Thursday, January 30, 2020

Novel coronavirus fear now spreads to the start-up ecosystem in India

The novel coronavirus fear has now spread to the start-up ecosystem in India. Around half a dozen Chinese venture capital (VC) firms with active presence in India have postponed their trips to the subcontinent.

“There is a complete lockdown for these VCs till February 11. They have been asked not to travel out of China. One of the investors has moved his team to a hotel and they would be operating from there,” said a start-up founder who works closely with Chinese investors. This could lead to delay in the funding process, said industry insiders.

Some of the top Chinese investors who have been frequently investing in India are CDH Investments, BAce, Qiming, Morningside, Hillhouse, GGV, and Shunwei. They have invested in over two dozen start-ups, including unicorns such as business-to-business e-commerce platform Udaan and food delivery platforms, Zomato and Swiggy. These VCs visit India every six to eight weeks looking for new investment opportunities.

In fact, Beijing-headquartered CDH Investments, which has Cashify and XpressBees as some of its portfolio companies, had committed to deploy up to 90 per cent of its $200-million emerging markets fund in India starting March this year. The fund has set eyes on early-stage investments in consumer internet and financial technology segments, according to reports.

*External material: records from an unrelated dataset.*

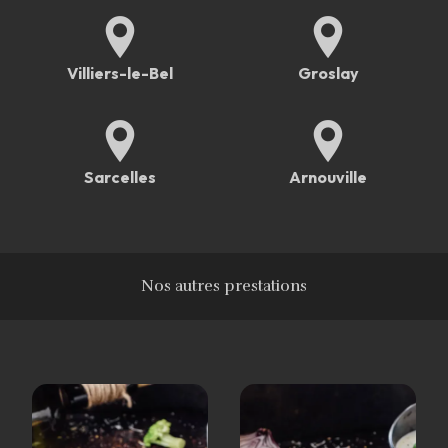
Villiers-le-Bel
Groslay
Sarcelles
Arnouville
Nos autres prestations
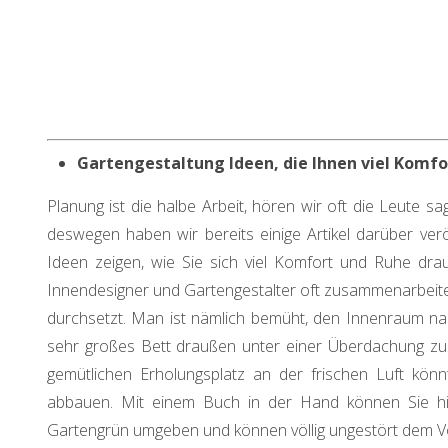
Gartengestaltung Ideen, die Ihnen viel Komfo
Planung ist die halbe Arbeit, hören wir oft die Leute 
deswegen haben wir bereits einige Artikel darüber veröf
Ideen zeigen, wie Sie sich viel Komfort und Ruhe dra
Innendesigner und Gartengestalter oft zusammenarbeite
durchsetzt. Man ist nämlich bemüht, den Innenraum na
sehr großes Bett draußen unter einer Überdachung zu po
gemütlichen Erholungsplatz an der frischen Luft könn
abbauen. Mit einem Buch in der Hand können Sie hier
Gartengrün umgeben und können völlig ungestört dem V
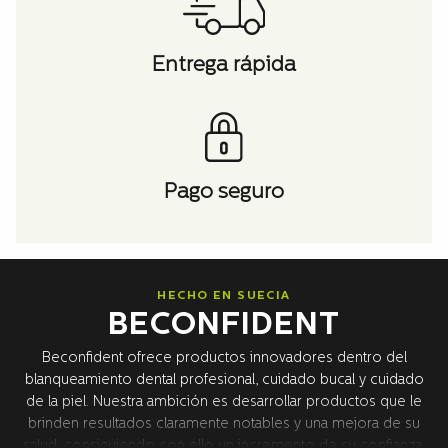
Entrega rápida
Pago seguro
HECHO EN SUECIA
BECONFIDENT
Beconfident ofrece productos innovadores dentro del
blanqueamiento dental profesional, cuidado bucal y cuidado
de la piel. Nuestra ambición es desarrollar productos que le
brinden resultados claramente notables y una mejora de su
salud, consiguiendo con ello un incremento de su confianza.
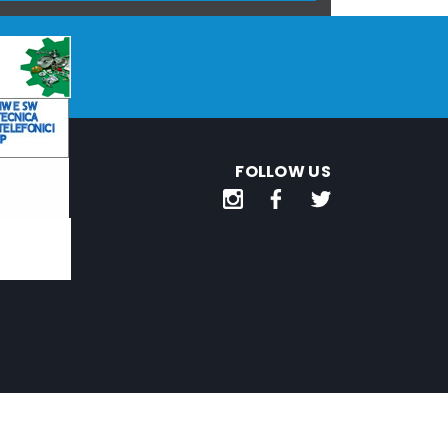
FOLLOW US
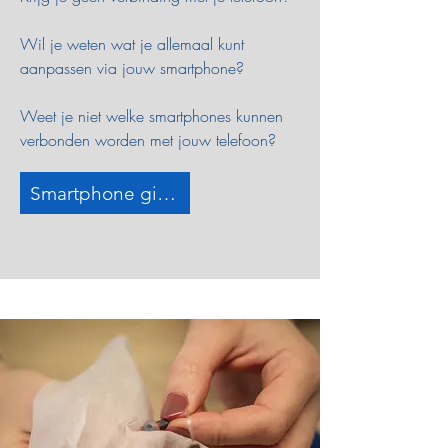
Wil je weten wat je allemaal kunt
aanpassen via jouw smartphone?
Weet je niet welke smartphones kunnen
verbonden worden met jouw telefoon?
Smartphone gids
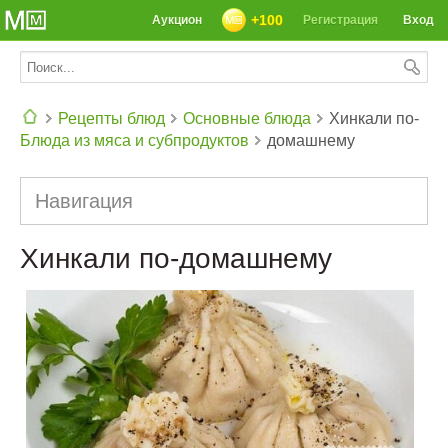
+100
Аукцион
Регистрация
Вход
Рецепты блюд
Основные блюда
Хинкали по-
Блюда из мяса и субпродуктов
домашнему
СЕГОДНЯ: 39142 РЕЦЕПТА
Навигация
Хинкали по-домашнему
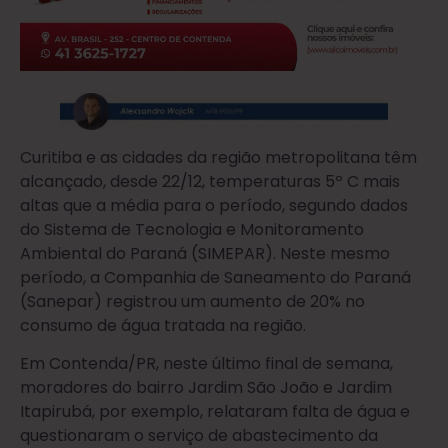
Curitiba e as cidades da região metropolitana têm
alcançado, desde 22/12, temperaturas 5º C mais
altas que a média para o período, segundo dados
do Sistema de Tecnologia e Monitoramento
Ambiental do Paraná (SIMEPAR). Neste mesmo
período, a Companhia de Saneamento do Paraná
(Sanepar) registrou um aumento de 20% no
consumo de água tratada na região.
Em Contenda/PR, neste último final de semana,
moradores do bairro Jardim São João e Jardim
Itapirubá, por exemplo, relataram falta de água e
questionaram o serviço de abastecimento da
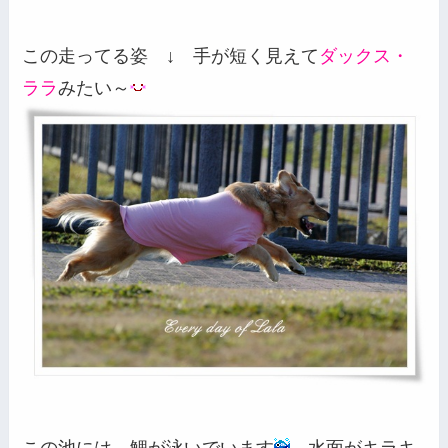
この走ってる姿
↓
手が短く見えて
ダックス・
ララ
みたい～
この池には、鯉が泳いでいます
水面がキラキ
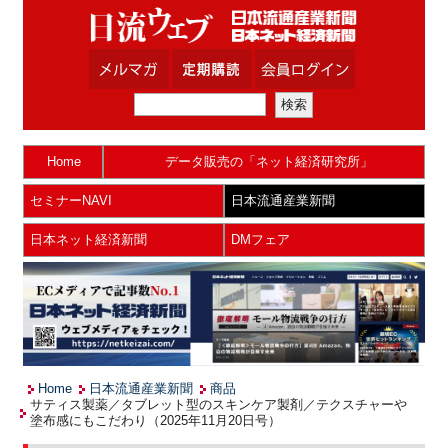
Home
データ販売の「ネット経済研究所」
セミナーNAVI
日本流通産業新聞
日本ネット経済新聞
DMフェア
Home
日本流通産業新聞
商品
サティス製薬／タブレット型のスキンケア製剤／テクスチャーや
塗布感にもこだわり（2025年11月20日号）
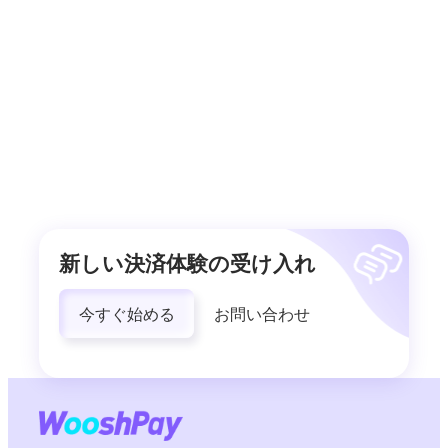
新しい決済体験の受け入れ
今すぐ始める
お問い合わせ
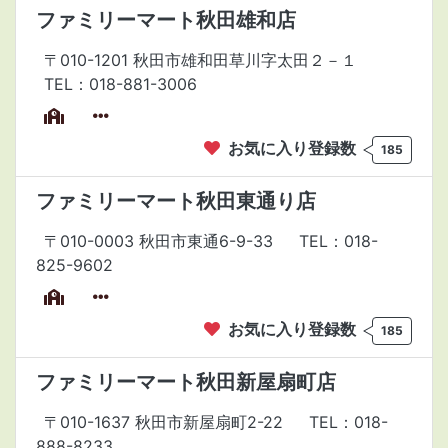
ファミリーマート秋田雄和店
〒010-1201 秋田市雄和田草川字太田２－１
TEL：018-881-3006
お気に入り登録数
185
ファミリーマート秋田東通り店
〒010-0003 秋田市東通6-9-33
TEL：018-
825-9602
お気に入り登録数
185
ファミリーマート秋田新屋扇町店
〒010-1637 秋田市新屋扇町2-22
TEL：018-
888-8233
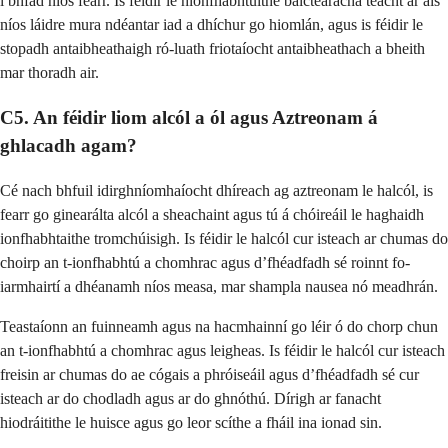
i bhfad níos fearr. Is féidir le hionfhabhtuithe baictéaracha teacht ar ais
níos láidre mura ndéantar iad a dhíchur go hiomlán, agus is féidir le
stopadh antaibheathaigh ró-luath friotaíocht antaibheathach a bheith
mar thoradh air.
C5. An féidir liom alcól a ól agus Aztreonam á
ghlacadh agam?
Cé nach bhfuil idirghníomhaíocht dhíreach ag aztreonam le halcól, is
fearr go ginearálta alcól a sheachaint agus tú á chóireáil le haghaidh
ionfhabhtaithe tromchúisigh. Is féidir le halcól cur isteach ar chumas do
choirp an t-ionfhabhtú a chomhrac agus d’fhéadfadh sé roinnt fo-
iarmhairtí a dhéanamh níos measa, mar shampla nausea nó meadhrán.
Teastaíonn an fuinneamh agus na hacmhainní go léir ó do chorp chun
an t-ionfhabhtú a chomhrac agus leigheas. Is féidir le halcól cur isteach
freisin ar chumas do ae cógais a phróiseáil agus d’fhéadfadh sé cur
isteach ar do chodladh agus ar do ghnóthú. Dírigh ar fanacht
hiodráitithe le huisce agus go leor scíthe a fháil ina ionad sin.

E-commerce giant Alibaba, along with its affiliate Ant Financial, has been the most successful Chinese investor in India, with investments in successful start-ups such as Paytm, Zomato, and Bigbasket.

Ant Financial-backed BAce Capital is also planning to invest around $90 million in early-stage companies in India.

Xiaomi’s investment unit Shunwei Capital has also made big bets in India, especially on vernacular platforms such as ShareChat, Pratilipi, and Vokal.